I have 30 sas-files (dataset1.sas7bdat through dataset30.sas7bdat, approx. 10 GB per file) in a folder, and need to analyse a subset of rows in these data files (all rows where the character variable A begins with 10). Thus, I need to read each of the sas-files into R, filter a subset with grep on variable A and then save each of these filtered datasets as a .rds-file. I'm trying to achieve this using a for loop of list.files() and the Haven package to read the sas-file. In order to avoid going out-of-memory, I need to remove the imported dataset on each iteration after the subset has been filtered and saved as .rds.
Though not elegant nor satisfying, I could hard-code it manually 30 times over like this, copy/pasting and incrementing the suffixes by 1 each time:
dt1 <- haven::read_sas("~/folder/dataset1.sas7bdat")
dt1 <- data.table::as.data.table(dt1)
dt1 <- dt1[grep("^10", A)]
saveRDS(dt1, "~/folder/subset1.rds")
dt2 <- haven::read_sas("~/folder/dataset2.sas7bdat")
dt2 <- data.table::as.data.table(dt2)
dt2 <- dt1[grep("^10", A)]
saveRDS(dt2, "~/folder/subset2.rds")
etc.
While the following for loop technically works to read the files into memory, it is never going to finish due to massively going out of memory, so it does not allow me to filter the data:
folder <- "~/folder/"
file_list <- list.files(path = folder, pattern = "^dataset")
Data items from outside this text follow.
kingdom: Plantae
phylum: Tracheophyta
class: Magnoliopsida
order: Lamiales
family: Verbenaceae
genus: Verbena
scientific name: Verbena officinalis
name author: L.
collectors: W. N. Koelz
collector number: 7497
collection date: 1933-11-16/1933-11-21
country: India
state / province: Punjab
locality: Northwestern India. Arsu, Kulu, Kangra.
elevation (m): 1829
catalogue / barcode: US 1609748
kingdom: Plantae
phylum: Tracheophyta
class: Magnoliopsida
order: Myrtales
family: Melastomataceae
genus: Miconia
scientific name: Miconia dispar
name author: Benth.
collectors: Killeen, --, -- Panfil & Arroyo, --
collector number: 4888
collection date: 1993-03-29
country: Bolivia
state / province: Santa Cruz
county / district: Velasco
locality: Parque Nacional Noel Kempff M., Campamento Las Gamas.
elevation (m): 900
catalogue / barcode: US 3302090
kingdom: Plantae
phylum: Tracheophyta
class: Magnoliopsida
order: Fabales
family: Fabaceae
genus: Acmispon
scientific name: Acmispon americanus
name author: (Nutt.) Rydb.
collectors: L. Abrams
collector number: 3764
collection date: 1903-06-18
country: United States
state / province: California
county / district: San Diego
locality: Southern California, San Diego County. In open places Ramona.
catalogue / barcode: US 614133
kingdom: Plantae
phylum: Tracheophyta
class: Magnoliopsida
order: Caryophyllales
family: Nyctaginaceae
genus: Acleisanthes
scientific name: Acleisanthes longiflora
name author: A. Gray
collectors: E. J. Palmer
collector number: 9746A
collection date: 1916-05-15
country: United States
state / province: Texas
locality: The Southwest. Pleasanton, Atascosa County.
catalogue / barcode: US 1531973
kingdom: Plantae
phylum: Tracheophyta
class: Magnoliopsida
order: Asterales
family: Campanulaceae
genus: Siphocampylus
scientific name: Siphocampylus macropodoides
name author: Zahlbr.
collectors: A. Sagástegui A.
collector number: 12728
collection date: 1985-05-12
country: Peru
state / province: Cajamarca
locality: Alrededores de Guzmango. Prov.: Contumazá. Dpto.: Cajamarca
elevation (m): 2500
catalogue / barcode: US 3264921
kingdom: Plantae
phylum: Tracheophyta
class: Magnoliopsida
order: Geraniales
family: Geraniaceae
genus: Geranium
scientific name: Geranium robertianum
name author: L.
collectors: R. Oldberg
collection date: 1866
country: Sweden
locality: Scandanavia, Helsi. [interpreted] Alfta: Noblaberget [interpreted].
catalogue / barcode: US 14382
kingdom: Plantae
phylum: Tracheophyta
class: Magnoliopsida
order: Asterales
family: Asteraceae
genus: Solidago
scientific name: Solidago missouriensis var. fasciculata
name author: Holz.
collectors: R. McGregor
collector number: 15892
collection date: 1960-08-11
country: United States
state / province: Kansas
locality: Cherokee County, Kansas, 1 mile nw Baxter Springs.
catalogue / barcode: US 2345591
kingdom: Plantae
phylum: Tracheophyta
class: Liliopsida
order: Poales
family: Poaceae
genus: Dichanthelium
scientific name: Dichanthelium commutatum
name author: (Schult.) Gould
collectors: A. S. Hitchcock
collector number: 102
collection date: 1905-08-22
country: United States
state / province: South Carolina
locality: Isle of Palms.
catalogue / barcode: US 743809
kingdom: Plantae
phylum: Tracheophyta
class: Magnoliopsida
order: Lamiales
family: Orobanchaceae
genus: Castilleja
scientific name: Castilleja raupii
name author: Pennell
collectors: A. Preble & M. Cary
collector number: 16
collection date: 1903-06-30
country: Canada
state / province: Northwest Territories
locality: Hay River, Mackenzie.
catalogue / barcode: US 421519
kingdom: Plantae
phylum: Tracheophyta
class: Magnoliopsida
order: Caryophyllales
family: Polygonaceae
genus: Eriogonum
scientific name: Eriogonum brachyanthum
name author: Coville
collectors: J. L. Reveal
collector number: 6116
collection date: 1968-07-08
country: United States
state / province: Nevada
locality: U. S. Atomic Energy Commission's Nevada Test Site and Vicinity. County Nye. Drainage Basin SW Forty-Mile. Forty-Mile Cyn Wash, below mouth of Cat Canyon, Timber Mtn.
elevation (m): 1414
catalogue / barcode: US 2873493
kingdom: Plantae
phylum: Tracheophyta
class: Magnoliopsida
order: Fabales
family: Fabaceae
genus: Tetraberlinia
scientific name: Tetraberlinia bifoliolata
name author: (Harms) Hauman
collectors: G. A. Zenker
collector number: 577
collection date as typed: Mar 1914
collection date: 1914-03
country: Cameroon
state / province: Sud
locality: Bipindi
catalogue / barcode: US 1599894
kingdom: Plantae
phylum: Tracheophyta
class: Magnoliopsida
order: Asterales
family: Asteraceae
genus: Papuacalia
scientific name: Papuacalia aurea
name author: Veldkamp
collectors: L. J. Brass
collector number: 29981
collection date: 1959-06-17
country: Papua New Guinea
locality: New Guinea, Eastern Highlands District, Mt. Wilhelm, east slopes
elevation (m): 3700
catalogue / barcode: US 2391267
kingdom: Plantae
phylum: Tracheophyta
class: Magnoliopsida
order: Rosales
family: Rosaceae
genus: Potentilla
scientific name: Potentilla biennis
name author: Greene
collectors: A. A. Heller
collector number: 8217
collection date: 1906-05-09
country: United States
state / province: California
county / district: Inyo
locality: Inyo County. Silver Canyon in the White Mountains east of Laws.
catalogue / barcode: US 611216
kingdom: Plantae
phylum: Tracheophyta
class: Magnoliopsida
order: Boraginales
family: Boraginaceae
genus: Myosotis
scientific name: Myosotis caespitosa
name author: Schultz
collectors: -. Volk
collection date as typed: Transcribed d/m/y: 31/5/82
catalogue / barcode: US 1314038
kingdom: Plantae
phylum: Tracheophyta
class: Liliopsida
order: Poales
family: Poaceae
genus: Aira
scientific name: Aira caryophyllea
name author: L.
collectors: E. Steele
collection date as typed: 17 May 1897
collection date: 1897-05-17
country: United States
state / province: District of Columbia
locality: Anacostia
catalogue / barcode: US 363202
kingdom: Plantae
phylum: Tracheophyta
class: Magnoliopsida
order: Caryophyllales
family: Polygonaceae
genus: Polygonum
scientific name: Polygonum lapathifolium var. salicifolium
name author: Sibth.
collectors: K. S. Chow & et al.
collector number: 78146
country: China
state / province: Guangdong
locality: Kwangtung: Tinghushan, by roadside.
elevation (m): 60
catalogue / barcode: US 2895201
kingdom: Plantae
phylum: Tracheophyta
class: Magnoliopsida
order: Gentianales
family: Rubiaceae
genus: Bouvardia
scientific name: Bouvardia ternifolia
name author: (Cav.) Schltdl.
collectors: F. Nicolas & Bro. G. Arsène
for (i in 1:length(file_list)) {
assign(file_list[i], Haven::read_sas(paste(folder, file_list[i], sep='')))
}
Is there a way to - on each iteration in the loop - filter the dataset, remove the unfiltered dataset and save the subset in a .rds-file? I can't seem to come up with a way to incorporate this into my approach of using the assign() function. Is there a better way to go about this?